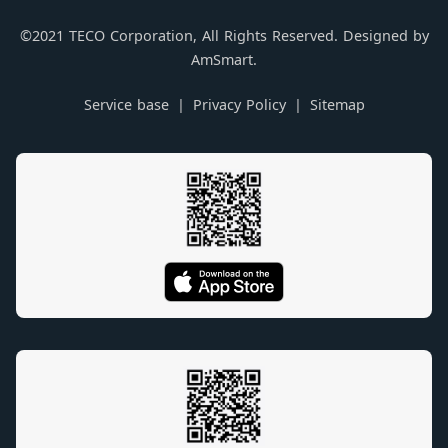
©2021 TECO Corporation, All Rights Reserved. Designed by
AmSmart.
Service base
Privacy Policy
Sitemap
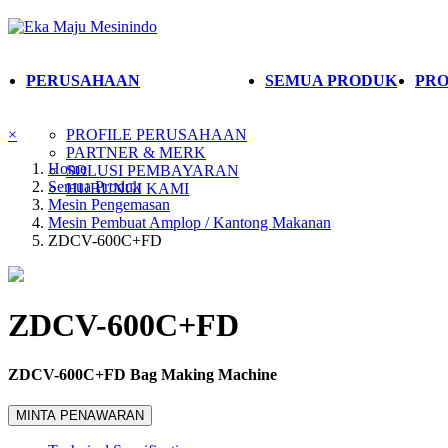
PERUSAHAAN
SEMUA PRODUK
PRO
×
PROFILE PERUSAHAAN
PARTNER & MERK
Home
SOLUSI PEMBAYARAN
Semua Produk
HUBUNGI KAMI
Mesin Pengemasan
Mesin Pembuat Amplop / Kantong Makanan
ZDCV-600C+FD
ZDCV-600C+FD
ZDCV-600C+FD Bag Making Machine
MINTA PENAWARAN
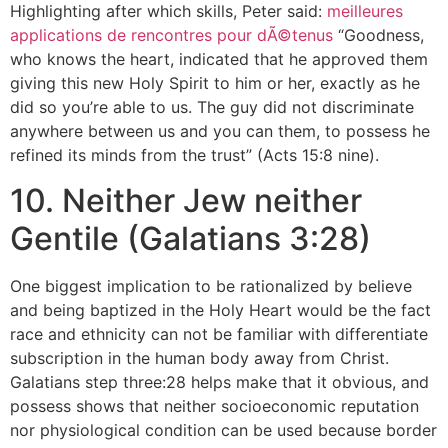
Highlighting after which skills, Peter said:
meilleures
applications de rencontres pour dÃ©tenus
“Goodness,
who knows the heart, indicated that he approved them
giving this new Holy Spirit to him or her, exactly as he
did so you’re able to us. The guy did not discriminate
anywhere between us and you can them, to possess he
refined its minds from the trust” (Acts 15:8 nine).
10. Neither Jew neither
Gentile (Galatians 3:28)
One biggest implication to be rationalized by believe
and being baptized in the Holy Heart would be the fact
race and ethnicity can not be familiar with differentiate
subscription in the human body away from Christ.
Galatians step three:28 helps make that it obvious, and
possess shows that neither socioeconomic reputation
nor physiological condition can be used because border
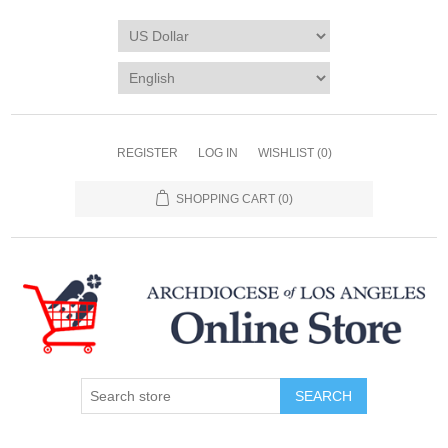
REGISTER
LOG IN
WISHLIST
(0)
SHOPPING CART
(0)
SEARCH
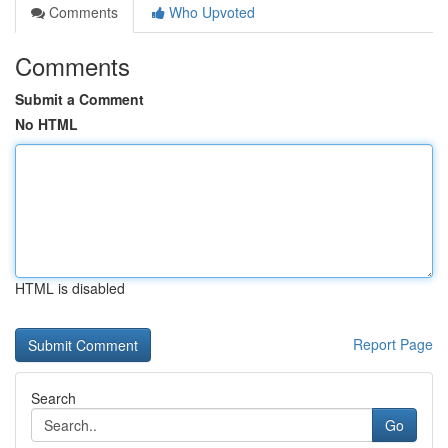
Comments
Who Upvoted
Comments
Submit a Comment
No HTML
HTML is disabled
Report Page
Search
Go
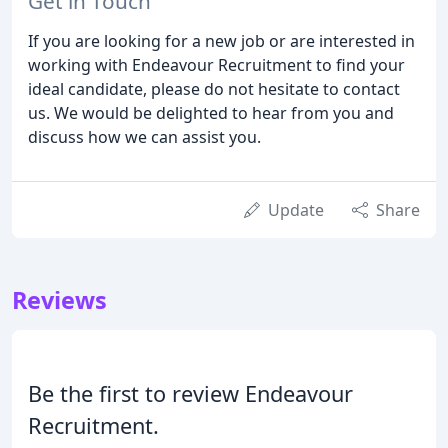
Get in Touch
If you are looking for a new job or are interested in
working with Endeavour Recruitment to find your
ideal candidate, please do not hesitate to contact
us. We would be delighted to hear from you and
discuss how we can assist you.
Update
Share
Reviews
Be the first to review Endeavour
Recruitment.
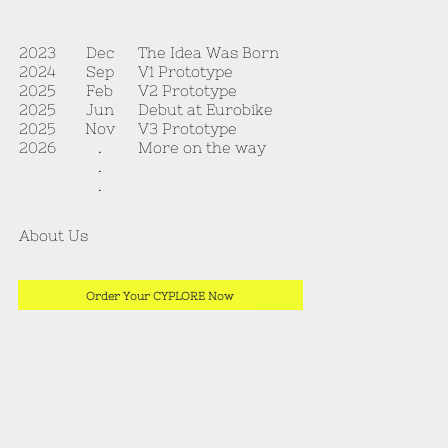
The Idea Was Born
2023
Dec
V1 Prototype
2024
Sep
V2 Prototype
2025
Feb
Debut at Eurobike
2025
Jun
V3 Prototype
2025
Nov
More on the way
2026
.
.
.
About Us
Order Your CYPLORE Now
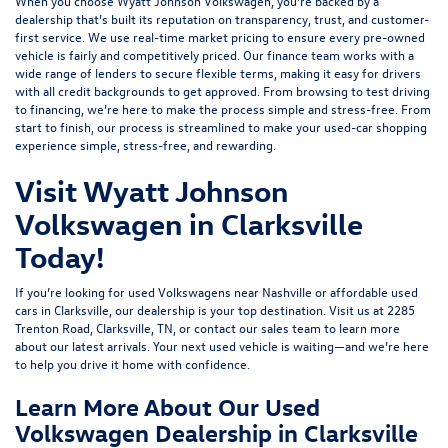
When you choose Wyatt Johnson Volkswagen, you’re backed by a
dealership that’s built its reputation on transparency, trust, and customer-
first service. We use real-time market pricing to ensure every pre-owned
vehicle is fairly and competitively priced. Our finance team works with a
wide range of lenders to
secure flexible terms
, making it easy for drivers
with all credit backgrounds to get approved. From browsing to test driving
to financing, we’re here to make the process simple and stress-free. From
start to finish, our process is streamlined to make your used-car shopping
experience simple, stress-free, and rewarding.
Visit Wyatt Johnson
Volkswagen in Clarksville
Today!
If you’re looking for used Volkswagens near Nashville or affordable used
cars in Clarksville, our dealership is your top destination. Visit us at
2285
Trenton Road, Clarksville, TN
, or
contact our sales team
to learn more
about our latest arrivals. Your next used vehicle is waiting—and we’re here
to help you drive it home with confidence.
Learn More About Our Used
Volkswagen Dealership in Clarksville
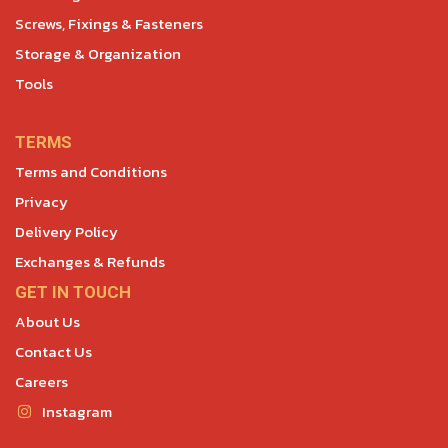
Screws, Fixings & Fasteners
Storage & Organization
Tools
TERMS
Terms and Conditions
Privacy
Delivery Policy
Exchanges & Refunds
GET IN TOUCH
About Us
Contact Us
Careers
Instagram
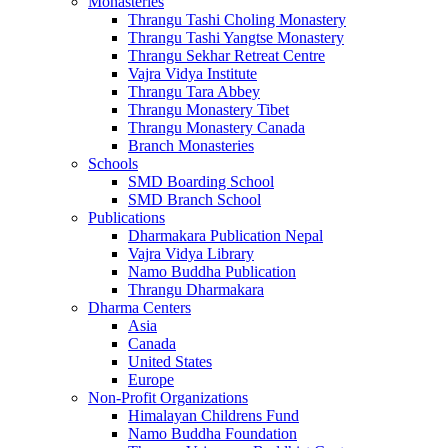
Monasteries
Thrangu Tashi Choling Monastery
Thrangu Tashi Yangtse Monastery
Thrangu Sekhar Retreat Centre
Vajra Vidya Institute
Thrangu Tara Abbey
Thrangu Monastery Tibet
Thrangu Monastery Canada
Branch Monasteries
Schools
SMD Boarding School
SMD Branch School
Publications
Dharmakara Publication Nepal
Vajra Vidya Library
Namo Buddha Publication
Thrangu Dharmakara
Dharma Centers
Asia
Canada
United States
Europe
Non-Profit Organizations
Himalayan Childrens Fund
Namo Buddha Foundation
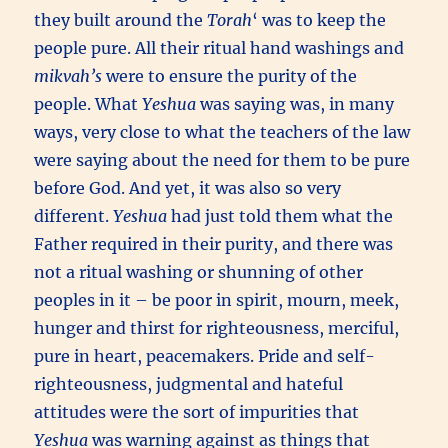
they built around the
Torah
‘ was to keep the
people pure. All their ritual hand washings and
mikvah’s
were to ensure the purity of the
people. What
Yeshua
was saying was, in many
ways, very close to what the teachers of the law
were saying about the need for them to be pure
before God. And yet, it was also so very
different.
Yeshua
had just told them what the
Father required in their purity, and there was
not a ritual washing or shunning of other
peoples in it – be poor in spirit, mourn, meek,
hunger and thirst for righteousness, merciful,
pure in heart, peacemakers. Pride and self-
righteousness, judgmental and hateful
attitudes were the sort of impurities that
Yeshua
was warning against as things that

--------------------

● **BRIEF**
If the string "Mesin" appears in a line of the entries, report the line.

● **EXERCISE SOLUTION**
Mesin Pengemasan
Mesin Pembuat Amplop / Kantong Makanan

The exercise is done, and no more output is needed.